Mit Ausnahme einiger Premium-Rotweine hat die Lauffener Weingärtner eG inzwischen die hervorragenden Weiß- und Rotweine des ausgezeichneten Jahrgangs 2018 aus Lauffen und Mundelsheim in die Flaschen gefüllt.
Die Weingärtner des Innovationsführers unter den württembergischen Weingenossenschaften sind derzeit in der heißen Phase, wenige Wochen vor der Lese des diesjährigen Jahrgangs, in ihren Weinbergen beschäftigt. Wir sprachen mit Michael Böhm, dem verantwortlichen Kellermeister für die Lauffener und Mundelsheimer Weine, über den Premium-Jahrgang 2018.
Kann das Weinjahr 2018 als „Jahr der Extreme“ bezeichnet werden? Warum?
Michael Böhm: Das Weinjahr 2018 kann ganz sicher als Extremjahr bezeichnet werden. Solch eine extreme Trockenphase während der Vegetationsperiode sind die letzten Jahre nicht da gewesen.

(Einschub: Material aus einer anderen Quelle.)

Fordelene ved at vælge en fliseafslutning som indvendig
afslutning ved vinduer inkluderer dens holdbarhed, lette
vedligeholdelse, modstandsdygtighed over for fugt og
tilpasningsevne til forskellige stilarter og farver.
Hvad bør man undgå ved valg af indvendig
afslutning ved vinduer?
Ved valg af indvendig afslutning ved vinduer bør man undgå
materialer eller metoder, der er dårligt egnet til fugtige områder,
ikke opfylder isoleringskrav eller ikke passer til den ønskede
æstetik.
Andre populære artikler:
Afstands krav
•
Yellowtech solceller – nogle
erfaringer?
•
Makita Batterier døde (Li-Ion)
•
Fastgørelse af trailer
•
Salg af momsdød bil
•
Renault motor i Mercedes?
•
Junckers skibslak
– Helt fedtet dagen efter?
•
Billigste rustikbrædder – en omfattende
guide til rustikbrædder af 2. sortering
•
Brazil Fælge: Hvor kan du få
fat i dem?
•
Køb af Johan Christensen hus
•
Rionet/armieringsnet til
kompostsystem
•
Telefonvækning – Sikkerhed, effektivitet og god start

Ist 2018 mit dem Extremjahr 2003 vergleichbar? Oder welche Unterschiede gab es?
In gewisser Weise sind die zwei Jahrgänge vergleichbar, wobei 2018 mehr Menge und noch gesündere Trauben hervorbrachte als 2013. Das Lesegut war so gesund wie noch nie.
Waren Bewässerung und Pflanzenschutz ein Problem? Gab es Unterschiede zwischen Steillagen und normalen Lagen? Zwischen Lauffen und Mundelsheim?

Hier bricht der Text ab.